Information supplied:
= Beginning of Section =

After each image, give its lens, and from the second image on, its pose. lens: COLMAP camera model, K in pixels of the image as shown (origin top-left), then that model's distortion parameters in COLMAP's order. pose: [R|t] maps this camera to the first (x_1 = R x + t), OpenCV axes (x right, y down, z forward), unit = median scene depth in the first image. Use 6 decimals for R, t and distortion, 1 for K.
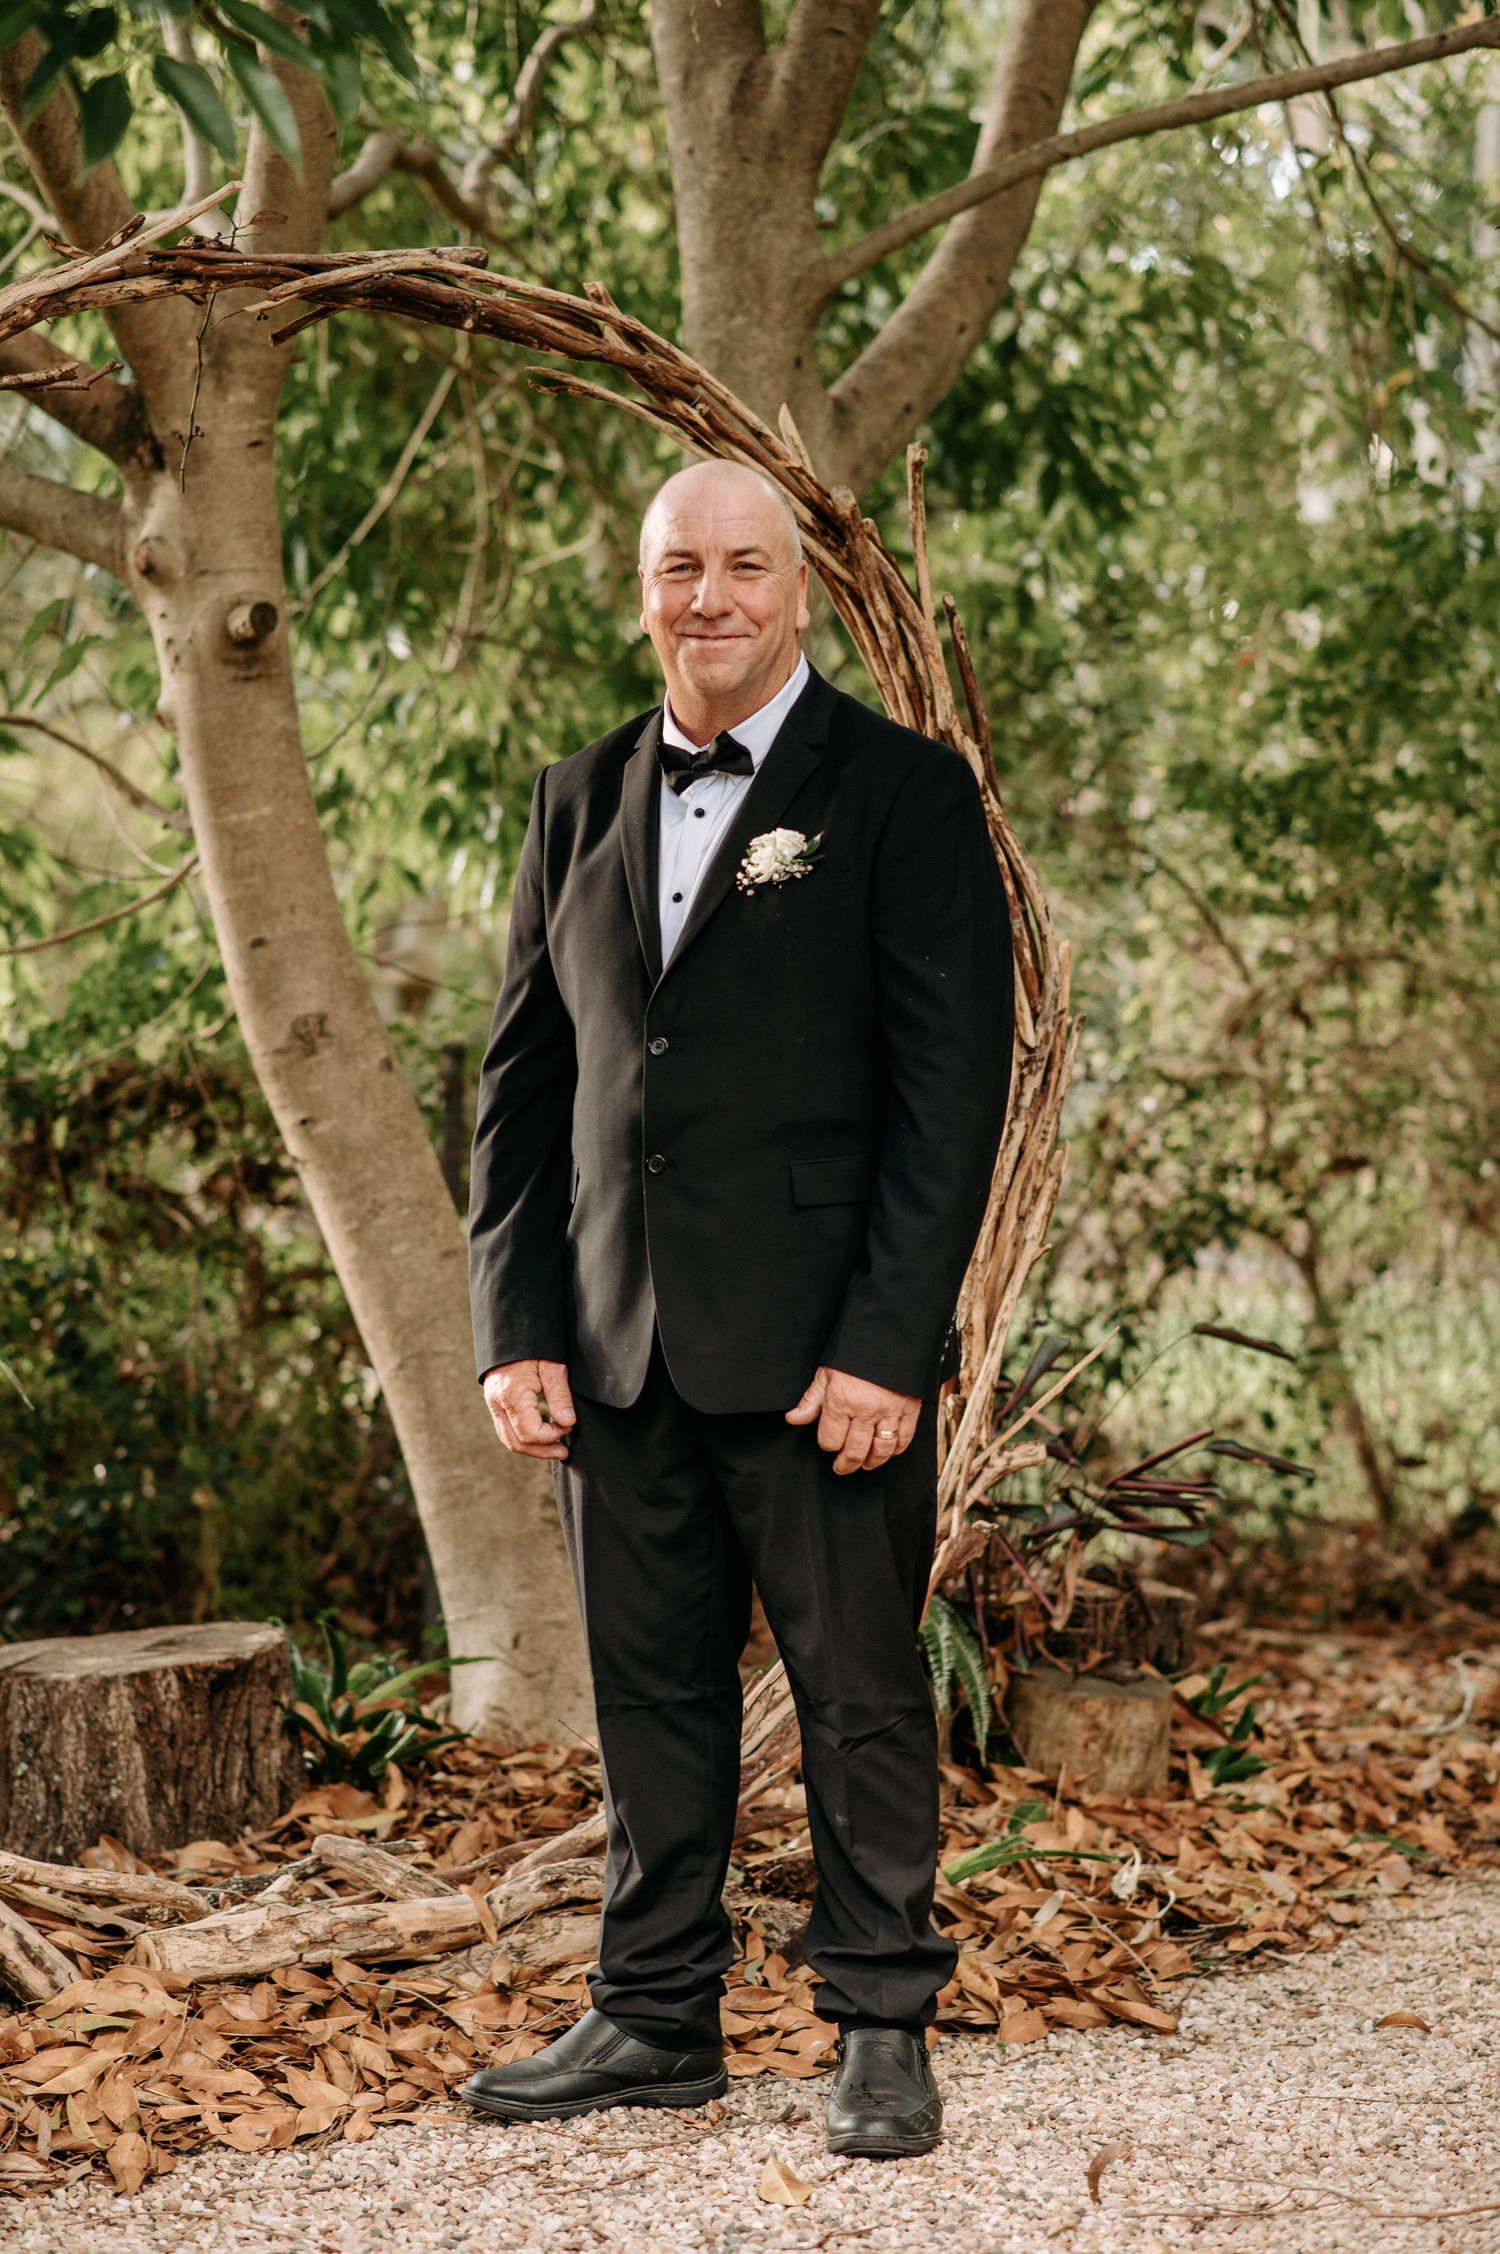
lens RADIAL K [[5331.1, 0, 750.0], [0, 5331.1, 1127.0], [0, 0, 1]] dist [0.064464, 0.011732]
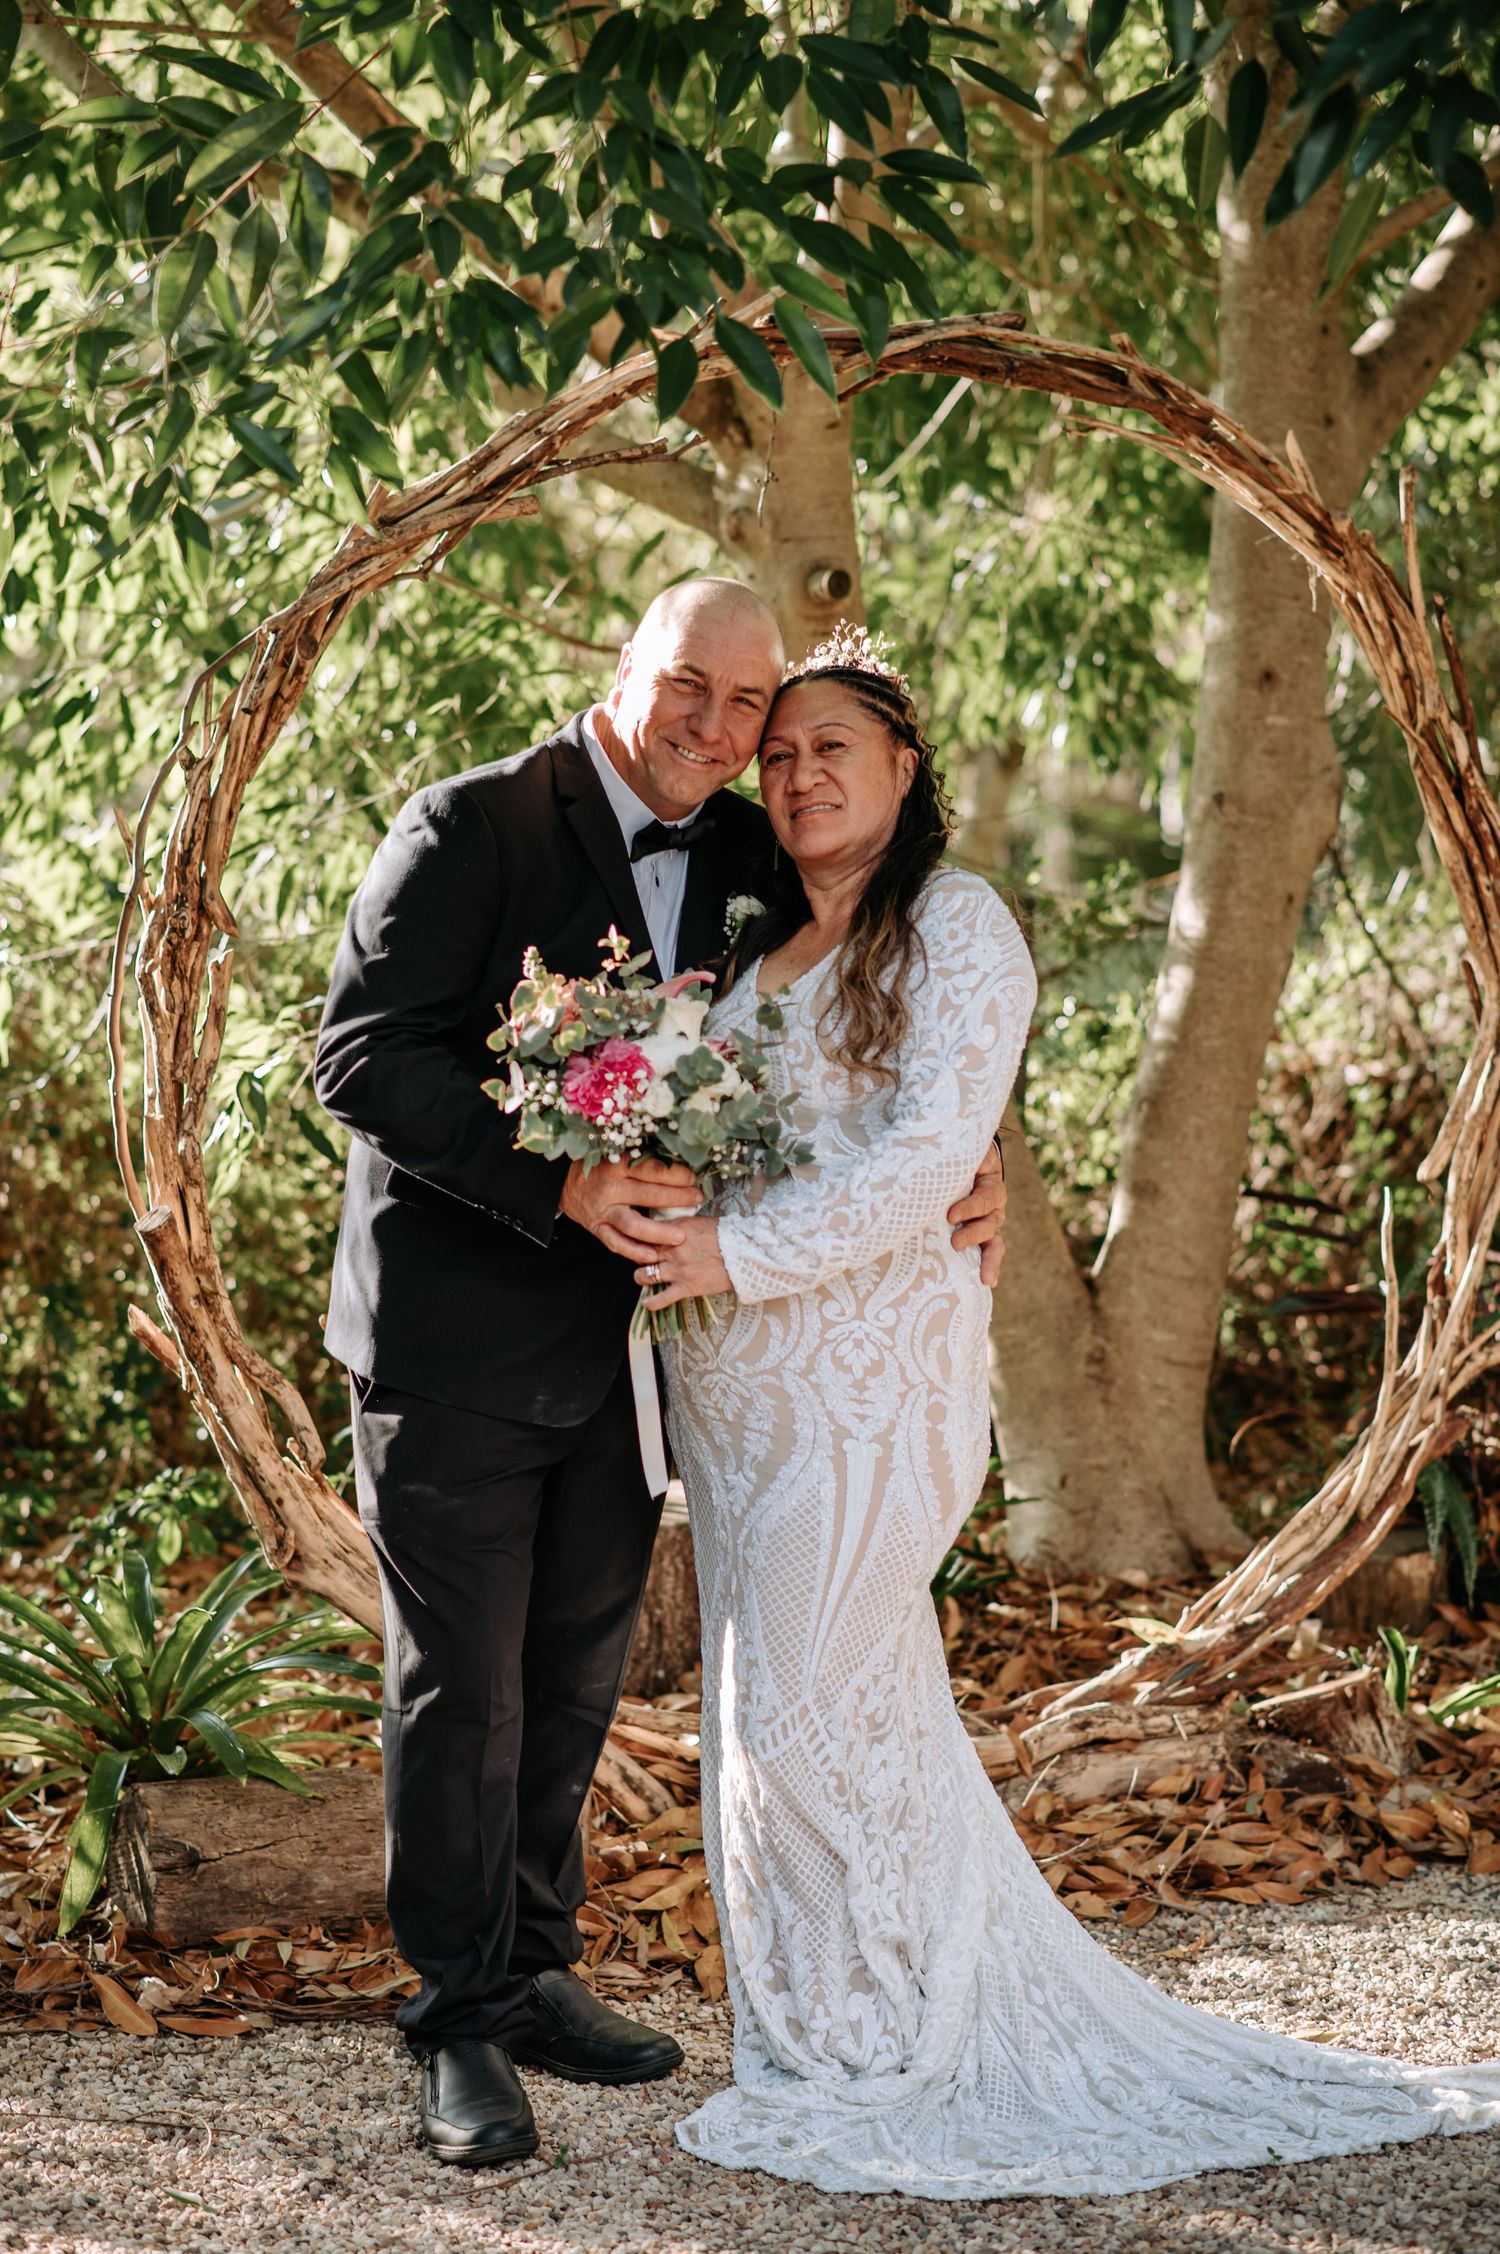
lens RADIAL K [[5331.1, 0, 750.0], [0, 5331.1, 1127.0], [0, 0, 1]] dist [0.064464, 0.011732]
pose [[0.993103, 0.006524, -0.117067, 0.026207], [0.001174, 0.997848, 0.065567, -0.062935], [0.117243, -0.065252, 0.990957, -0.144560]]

= End of Section =

Task objective:
Please render every line of the listing above as a numbered list, omitting blank lines and the pictures.

Exercise solution:
1. After each image, give its lens, and from the second image on, its pose. lens: COLMAP camera model, K in pixels of the image as shown (origin top-left), then that model's distortion parameters in COLMAP's order. pose: [R|t] maps this camera to the first (x_1 = R x + t), OpenCV axes (x right, y down, z forward), unit = median scene depth in the first image. Use 6 decimals for R, t and distortion, 1 for K.
2. lens RADIAL K [[5331.1, 0, 750.0], [0, 5331.1, 1127.0], [0, 0, 1]] dist [0.064464, 0.011732]
3. lens RADIAL K [[5331.1, 0, 750.0], [0, 5331.1, 1127.0], [0, 0, 1]] dist [0.064464, 0.011732]
4. pose [[0.993103, 0.006524, -0.117067, 0.026207], [0.001174, 0.997848, 0.065567, -0.062935], [0.117243, -0.065252, 0.990957, -0.144560]]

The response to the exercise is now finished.